Activity: Only the lines from the one containing "Was ist StudyAid.de?" through the final line below belong in the output, copied exactly and without pictures.

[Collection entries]
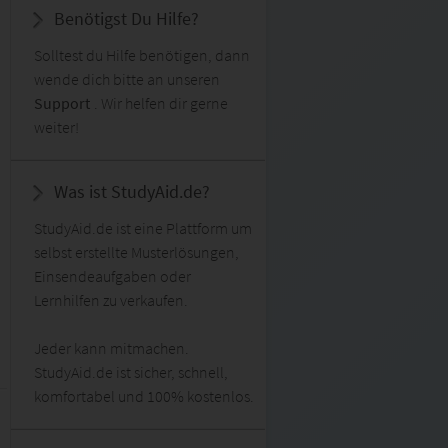
Benötigst Du Hilfe?
Solltest du Hilfe benötigen, dann
wende dich bitte an unseren
Support
. Wir helfen dir gerne
weiter!
Was ist StudyAid.de?
StudyAid.de ist eine Plattform um
selbst erstellte Musterlösungen,
Einsendeaufgaben oder
Lernhilfen zu verkaufen.
Jeder kann mitmachen.
StudyAid.de ist sicher, schnell,
komfortabel und 100% kostenlos.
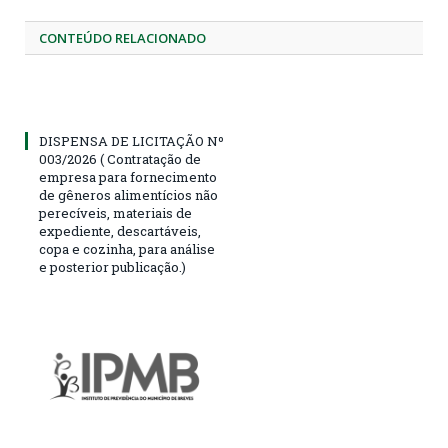
CONTEÚDO RELACIONADO
DISPENSA DE LICITAÇÃO Nº
003/2026 ( Contratação de
empresa para fornecimento
de gêneros alimentícios não
perecíveis, materiais de
expediente, descartáveis,
copa e cozinha, para análise
e posterior publicação.)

Your solution:
Was ist StudyAid.de?
StudyAid.de ist eine Plattform um
selbst erstellte Musterlösungen,
Einsendeaufgaben oder
Lernhilfen zu verkaufen.
Jeder kann mitmachen.
StudyAid.de ist sicher, schnell,
komfortabel und 100% kostenlos.
CONTEÚDO RELACIONADO
DISPENSA DE LICITAÇÃO Nº
003/2026 ( Contratação de
empresa para fornecimento
de gêneros alimentícios não
perecíveis, materiais de
expediente, descartáveis,
copa e cozinha, para análise
e posterior publicação.)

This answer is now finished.